Stored data

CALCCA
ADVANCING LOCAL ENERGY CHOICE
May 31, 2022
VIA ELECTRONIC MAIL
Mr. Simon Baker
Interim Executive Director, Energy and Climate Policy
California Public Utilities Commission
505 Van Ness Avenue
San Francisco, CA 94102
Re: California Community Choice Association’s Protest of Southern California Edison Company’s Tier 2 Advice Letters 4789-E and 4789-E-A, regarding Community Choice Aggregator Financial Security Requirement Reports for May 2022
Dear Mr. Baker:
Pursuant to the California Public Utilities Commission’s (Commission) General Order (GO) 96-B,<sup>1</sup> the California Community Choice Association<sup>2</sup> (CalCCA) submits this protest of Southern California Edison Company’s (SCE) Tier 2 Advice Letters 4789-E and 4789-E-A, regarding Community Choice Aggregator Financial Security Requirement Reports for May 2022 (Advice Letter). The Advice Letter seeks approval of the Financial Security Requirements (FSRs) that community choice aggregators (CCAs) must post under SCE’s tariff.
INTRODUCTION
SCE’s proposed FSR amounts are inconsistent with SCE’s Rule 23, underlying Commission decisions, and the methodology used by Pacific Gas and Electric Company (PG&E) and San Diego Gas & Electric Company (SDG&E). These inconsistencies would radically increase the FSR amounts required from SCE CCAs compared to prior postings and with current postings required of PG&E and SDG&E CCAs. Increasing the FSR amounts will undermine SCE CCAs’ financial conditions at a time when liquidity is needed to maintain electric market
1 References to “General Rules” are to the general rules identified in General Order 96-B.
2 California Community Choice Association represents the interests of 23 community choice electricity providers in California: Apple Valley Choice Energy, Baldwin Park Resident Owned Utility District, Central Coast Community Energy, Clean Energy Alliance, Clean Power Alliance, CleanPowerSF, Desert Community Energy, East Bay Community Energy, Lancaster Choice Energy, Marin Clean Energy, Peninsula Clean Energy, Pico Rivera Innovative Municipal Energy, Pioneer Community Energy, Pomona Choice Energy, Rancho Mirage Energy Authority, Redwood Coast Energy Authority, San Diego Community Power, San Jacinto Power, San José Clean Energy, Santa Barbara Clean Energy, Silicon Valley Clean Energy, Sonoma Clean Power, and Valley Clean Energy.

EXERCISE DESCRIPTION: Give every entry back exactly as it was written above.

SOLUTION BELOW:
CALCCA
ADVANCING LOCAL ENERGY CHOICE
May 31, 2022
VIA ELECTRONIC MAIL
Mr. Simon Baker
Interim Executive Director, Energy and Climate Policy
California Public Utilities Commission
505 Van Ness Avenue
San Francisco, CA 94102
Re: California Community Choice Association’s Protest of Southern California Edison Company’s Tier 2 Advice Letters 4789-E and 4789-E-A, regarding Community Choice Aggregator Financial Security Requirement Reports for May 2022
Dear Mr. Baker:
Pursuant to the California Public Utilities Commission’s (Commission) General Order (GO) 96-B,<sup>1</sup> the California Community Choice Association<sup>2</sup> (CalCCA) submits this protest of Southern California Edison Company’s (SCE) Tier 2 Advice Letters 4789-E and 4789-E-A, regarding Community Choice Aggregator Financial Security Requirement Reports for May 2022 (Advice Letter). The Advice Letter seeks approval of the Financial Security Requirements (FSRs) that community choice aggregators (CCAs) must post under SCE’s tariff.
INTRODUCTION
SCE’s proposed FSR amounts are inconsistent with SCE’s Rule 23, underlying Commission decisions, and the methodology used by Pacific Gas and Electric Company (PG&E) and San Diego Gas & Electric Company (SDG&E). These inconsistencies would radically increase the FSR amounts required from SCE CCAs compared to prior postings and with current postings required of PG&E and SDG&E CCAs. Increasing the FSR amounts will undermine SCE CCAs’ financial conditions at a time when liquidity is needed to maintain electric market
1 References to “General Rules” are to the general rules identified in General Order 96-B.
2 California Community Choice Association represents the interests of 23 community choice electricity providers in California: Apple Valley Choice Energy, Baldwin Park Resident Owned Utility District, Central Coast Community Energy, Clean Energy Alliance, Clean Power Alliance, CleanPowerSF, Desert Community Energy, East Bay Community Energy, Lancaster Choice Energy, Marin Clean Energy, Peninsula Clean Energy, Pico Rivera Innovative Municipal Energy, Pioneer Community Energy, Pomona Choice Energy, Rancho Mirage Energy Authority, Redwood Coast Energy Authority, San Diego Community Power, San Jacinto Power, San José Clean Energy, Santa Barbara Clean Energy, Silicon Valley Clean Energy, Sonoma Clean Power, and Valley Clean Energy.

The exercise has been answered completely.